Five years and four CI tests later, I still haven’t qualified, other than for the hybrid which my insurance company considers ‘experimental’. This past year my hearing had not gotten worse, but my speech discrimination took a huge nose dive. It happens as we get older, my doctor explained. Your ability to make sense of jibberish diminishes.
By now, I’ve learned more ASL, but my family has grown up with someone who speaks. They’re busy. My husband feels he’s too old to pick up a new language. He could be right. He’s nearly 60 and going deaf himself. While I recognize ASL as a beautiful language, for me it is just a tool since I doubt I’ll ever be fluent. Fluency requires practice with others who are fluent. I speak. Everyone around me speaks.
Even yesterday someone said she would never have guessed I struggled with my hearing because I spoke ‘like a normal hearing person’. I cringed when she said it even though she meant no harm. We’re ALL normal.

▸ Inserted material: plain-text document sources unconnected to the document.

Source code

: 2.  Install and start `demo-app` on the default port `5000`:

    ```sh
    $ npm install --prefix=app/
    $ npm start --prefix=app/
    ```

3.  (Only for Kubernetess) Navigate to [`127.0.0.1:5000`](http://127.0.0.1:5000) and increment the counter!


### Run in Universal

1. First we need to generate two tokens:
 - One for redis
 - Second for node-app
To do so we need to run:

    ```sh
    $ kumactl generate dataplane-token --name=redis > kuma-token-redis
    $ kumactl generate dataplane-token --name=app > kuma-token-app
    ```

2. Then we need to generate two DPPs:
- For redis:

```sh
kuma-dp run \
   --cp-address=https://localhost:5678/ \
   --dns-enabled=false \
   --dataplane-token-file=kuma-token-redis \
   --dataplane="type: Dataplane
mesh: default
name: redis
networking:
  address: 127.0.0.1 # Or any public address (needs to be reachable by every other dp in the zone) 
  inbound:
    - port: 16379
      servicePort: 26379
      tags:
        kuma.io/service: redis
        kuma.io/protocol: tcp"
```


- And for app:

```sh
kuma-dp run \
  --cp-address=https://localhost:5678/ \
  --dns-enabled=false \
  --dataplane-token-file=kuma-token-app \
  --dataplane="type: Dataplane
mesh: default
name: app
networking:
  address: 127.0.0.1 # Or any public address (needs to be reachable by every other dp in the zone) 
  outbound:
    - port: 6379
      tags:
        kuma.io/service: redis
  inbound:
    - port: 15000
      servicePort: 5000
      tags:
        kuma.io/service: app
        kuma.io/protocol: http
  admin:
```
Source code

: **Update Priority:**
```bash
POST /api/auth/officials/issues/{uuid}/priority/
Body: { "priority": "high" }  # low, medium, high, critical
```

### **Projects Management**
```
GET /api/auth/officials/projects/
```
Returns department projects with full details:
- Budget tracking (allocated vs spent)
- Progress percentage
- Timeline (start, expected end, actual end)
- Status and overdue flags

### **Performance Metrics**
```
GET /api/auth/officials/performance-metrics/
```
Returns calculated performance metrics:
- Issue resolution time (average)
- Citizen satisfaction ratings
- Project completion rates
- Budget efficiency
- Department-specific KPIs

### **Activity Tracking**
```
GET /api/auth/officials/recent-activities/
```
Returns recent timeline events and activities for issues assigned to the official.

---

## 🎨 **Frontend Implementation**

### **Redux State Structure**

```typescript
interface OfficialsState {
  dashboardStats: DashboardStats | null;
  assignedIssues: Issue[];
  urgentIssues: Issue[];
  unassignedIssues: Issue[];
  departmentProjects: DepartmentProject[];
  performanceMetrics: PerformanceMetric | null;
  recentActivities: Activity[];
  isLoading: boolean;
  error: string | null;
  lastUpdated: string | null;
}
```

Many times I have thought about what might have happened if circumstances had been different. If my hearing loss had begun nineteen years earlier, or if it had progressed as quickly as MOG’s, I might be using ASL more than my voice now. I would still be the same ‘normal’ person, but would others see me in the same light? It’s disturbing to think someone would judge how normal I am by how I speak.
And yet, many Deaf also judge me by how I speak. The fact that I “choose” to speak rather than sign smacks of rejection of their culture. But it wasn’t a choice. I never chose any of this. I’m merely trying to live my life to the best of my ability with the tools at hand. That’s all any of us can do.